More detailed reports on the work carried out so far are in preparation.

WP3 Document Management Pilot

The objective of this workpackage is to design, deploy and compare document management services; and relate this work to previous work from the JISC. Our Enterprise Application Consultant for Electronic Document and Records Management System (EDRMS) is leading the work, supported by Sara Hajnassari. We are collaborating with Karin Friedli and David Wellsted from the Centre for Life Span and Chronic Illness Research (CLiCIR).  The work currently involves an analysis of the physical record (known as a Trial Master File, or TMF) of a recent clinical trial. The plan is to develop an electronic file structure for the TMF and then use and improve it by applying it to a new clinical trial, which is currently going through ethical and contractual approval. This work will support CLiCIR in its aspiration to set up a local Clinical Trials Support Unit. From RDTK’s perspective we will be able to explore a demanding use case with a physical (non-digital) data management element. There will also be collateral benefit from Karin’s experience with the stringent requirements of health related data management.

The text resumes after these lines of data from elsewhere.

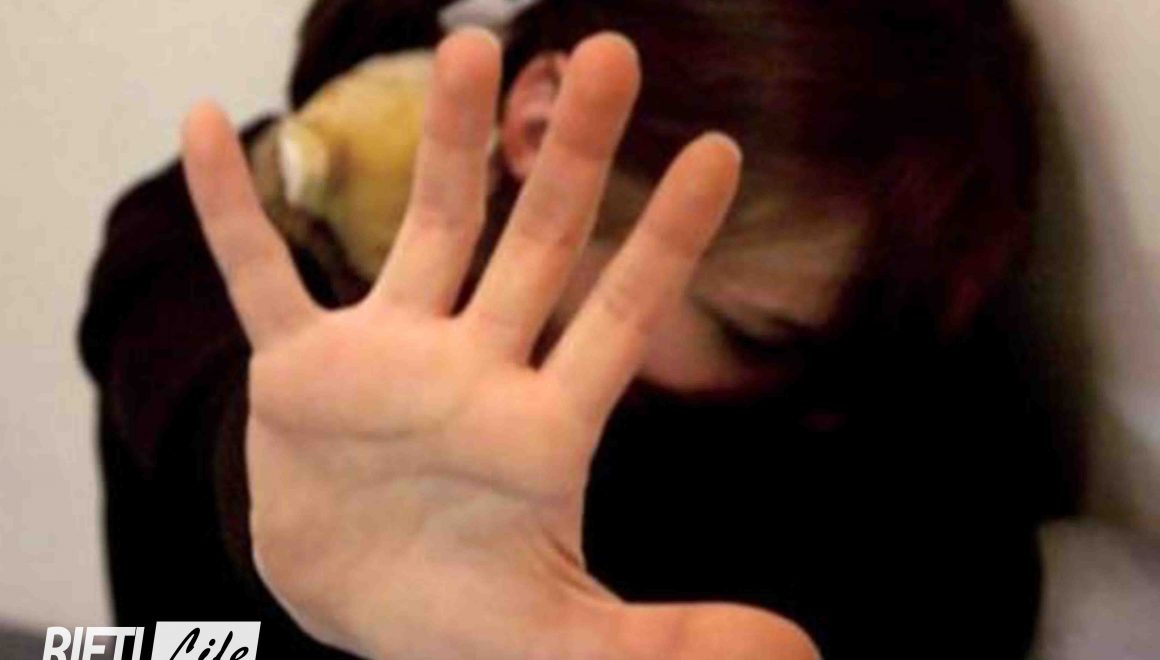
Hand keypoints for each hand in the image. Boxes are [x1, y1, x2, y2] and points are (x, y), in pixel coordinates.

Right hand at [182, 29, 817, 659]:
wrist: (356, 607)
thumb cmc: (464, 615)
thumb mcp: (560, 640)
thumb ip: (664, 643)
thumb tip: (796, 656)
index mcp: (543, 429)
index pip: (621, 317)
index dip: (668, 239)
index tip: (719, 151)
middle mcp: (473, 370)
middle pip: (532, 244)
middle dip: (568, 153)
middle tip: (611, 52)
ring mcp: (384, 361)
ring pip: (423, 232)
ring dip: (440, 143)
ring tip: (466, 48)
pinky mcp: (297, 373)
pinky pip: (260, 276)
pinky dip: (231, 210)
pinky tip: (210, 127)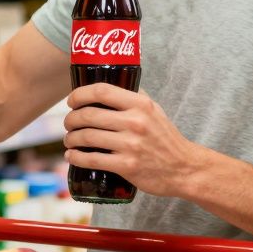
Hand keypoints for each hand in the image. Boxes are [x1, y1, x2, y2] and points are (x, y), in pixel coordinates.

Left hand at [62, 84, 206, 197]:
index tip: (71, 101)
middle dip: (71, 119)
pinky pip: (92, 159)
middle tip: (68, 123)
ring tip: (69, 139)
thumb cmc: (166, 138)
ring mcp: (130, 145)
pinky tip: (72, 156)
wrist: (184, 169)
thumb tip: (113, 82)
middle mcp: (135, 122)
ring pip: (86, 137)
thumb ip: (135, 97)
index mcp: (140, 105)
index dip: (79, 94)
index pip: (101, 91)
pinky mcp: (126, 166)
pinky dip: (76, 157)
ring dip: (70, 138)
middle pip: (88, 115)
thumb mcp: (155, 110)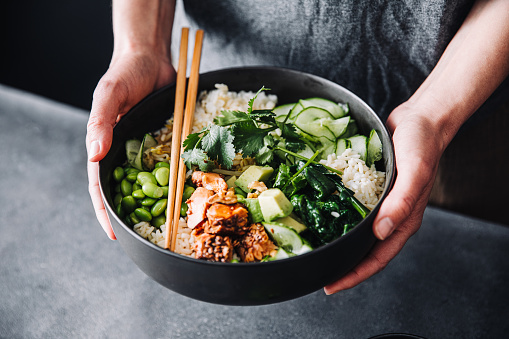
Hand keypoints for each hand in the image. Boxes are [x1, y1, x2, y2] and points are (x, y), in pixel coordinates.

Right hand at [86, 52, 175, 238]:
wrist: (150, 58)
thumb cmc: (125, 73)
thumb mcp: (109, 94)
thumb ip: (101, 122)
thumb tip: (94, 155)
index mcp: (104, 146)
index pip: (100, 187)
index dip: (106, 212)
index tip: (115, 235)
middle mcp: (124, 152)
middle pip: (124, 191)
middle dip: (131, 215)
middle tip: (145, 240)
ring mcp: (144, 149)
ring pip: (147, 183)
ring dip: (154, 203)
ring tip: (166, 226)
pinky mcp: (163, 143)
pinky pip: (168, 166)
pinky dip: (173, 181)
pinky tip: (183, 194)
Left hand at [324, 102, 443, 293]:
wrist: (420, 120)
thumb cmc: (422, 145)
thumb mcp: (413, 172)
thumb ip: (400, 203)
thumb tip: (381, 232)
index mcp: (403, 221)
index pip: (377, 259)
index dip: (354, 275)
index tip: (331, 286)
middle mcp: (390, 217)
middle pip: (365, 251)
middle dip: (343, 266)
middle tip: (317, 272)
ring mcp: (381, 205)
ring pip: (358, 233)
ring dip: (339, 243)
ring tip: (316, 250)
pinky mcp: (371, 191)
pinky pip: (354, 211)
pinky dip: (339, 218)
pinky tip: (322, 217)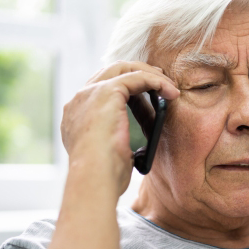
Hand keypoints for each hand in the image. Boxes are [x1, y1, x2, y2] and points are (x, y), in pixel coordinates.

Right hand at [61, 61, 178, 194]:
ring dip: (150, 75)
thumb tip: (137, 148)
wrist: (93, 179)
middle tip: (160, 81)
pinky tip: (171, 92)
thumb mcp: (109, 155)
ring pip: (124, 69)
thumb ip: (117, 144)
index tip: (145, 93)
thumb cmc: (103, 178)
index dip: (124, 87)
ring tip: (170, 86)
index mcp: (76, 115)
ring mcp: (90, 93)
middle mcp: (80, 100)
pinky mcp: (107, 92)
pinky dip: (156, 81)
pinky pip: (137, 77)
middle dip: (137, 72)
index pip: (100, 89)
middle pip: (110, 72)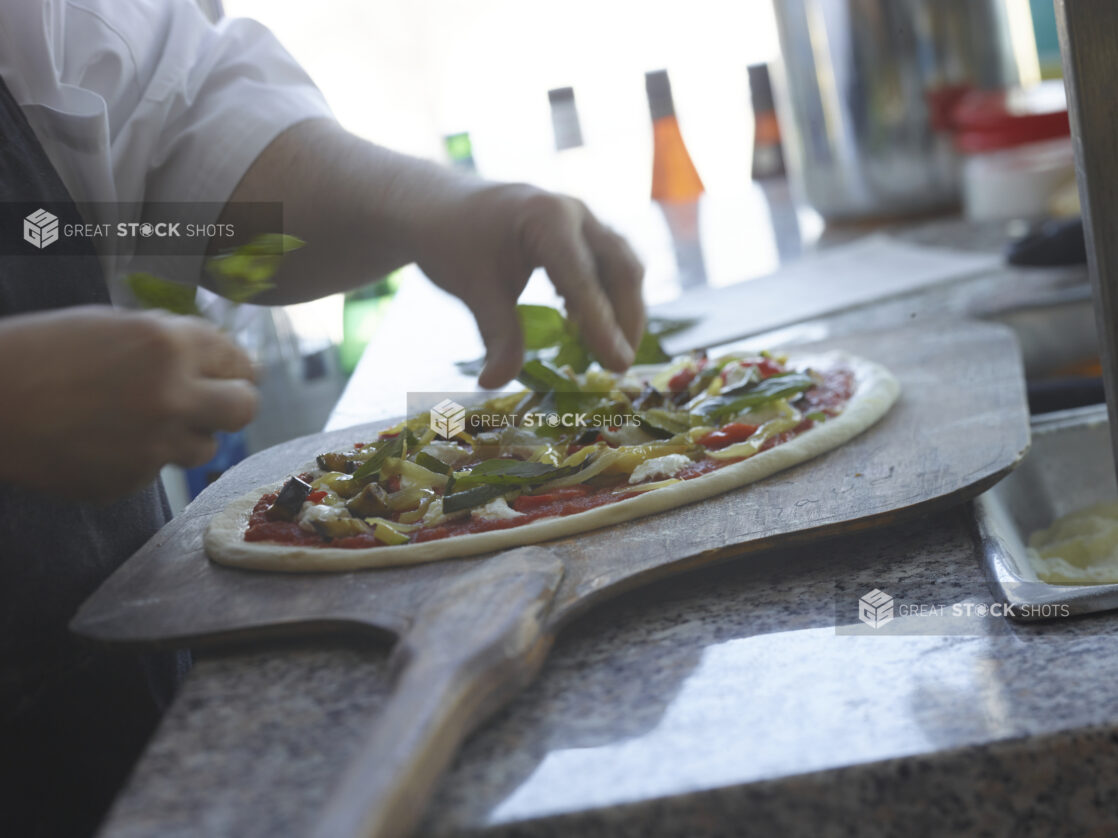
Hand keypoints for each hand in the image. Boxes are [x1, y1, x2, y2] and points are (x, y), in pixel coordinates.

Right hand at [0, 306, 257, 501]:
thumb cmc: (41, 352)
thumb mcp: (113, 326)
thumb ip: (172, 343)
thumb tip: (219, 361)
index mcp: (169, 344)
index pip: (238, 360)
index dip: (238, 369)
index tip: (236, 375)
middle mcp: (172, 395)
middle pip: (244, 409)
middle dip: (232, 403)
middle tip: (215, 402)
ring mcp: (153, 443)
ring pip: (206, 448)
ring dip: (185, 435)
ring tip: (140, 420)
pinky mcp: (130, 479)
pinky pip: (156, 469)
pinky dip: (139, 457)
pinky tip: (101, 440)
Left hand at [412, 183, 644, 388]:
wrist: (435, 205)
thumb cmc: (451, 240)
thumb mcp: (473, 290)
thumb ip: (496, 336)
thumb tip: (496, 383)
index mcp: (547, 219)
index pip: (585, 280)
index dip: (604, 325)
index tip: (617, 364)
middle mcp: (574, 212)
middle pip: (621, 268)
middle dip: (627, 319)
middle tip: (620, 366)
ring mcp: (580, 217)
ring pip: (621, 265)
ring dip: (622, 308)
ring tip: (611, 351)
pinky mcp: (579, 229)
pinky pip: (607, 263)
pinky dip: (605, 296)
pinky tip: (586, 325)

There were two candidates for deployment of the electronic TMF: our existing Opentext Livelink EDRMS and the Microsoft Sharepoint service described in above. These systems have a lot of common functionality and at first sight some usability issues with the Opentext system allowed Sharepoint to be a serious contender. However, after an upgrade the Opentext EDRMS became much more accessible and integrated with the desktop, and this, combined with its known robustness and extra features such as retention policies and disposal workflows, make it the most appropriate choice.  When the electronic TMF has been developed we will look again to see how it might be implemented with Sharepoint (which is more likely to be available to our JISCMRD colleagues).

WP11 Programme Engagement

Since the project began four RDTK team members have attended 18 days at 9 programme events.  In February and March this included:

–        JANET cloud brokerage workshop, Smithfield

–        Dataflow/ViDaaS launch workshop, University of Oxford

–        JISCMRD policy workshop, University of Leeds

–        MRD for History workshop, Institute of Historical Research

–        JISCMRD Meeting Disciplinary Challenges, Paddington

In addition, Bill Worthington delivered the opening presentation in 2012 season of Information Hertfordshire Lunchtime Presentations for UH staff. The PDF of the presentation notes have been downloaded more than 130 times.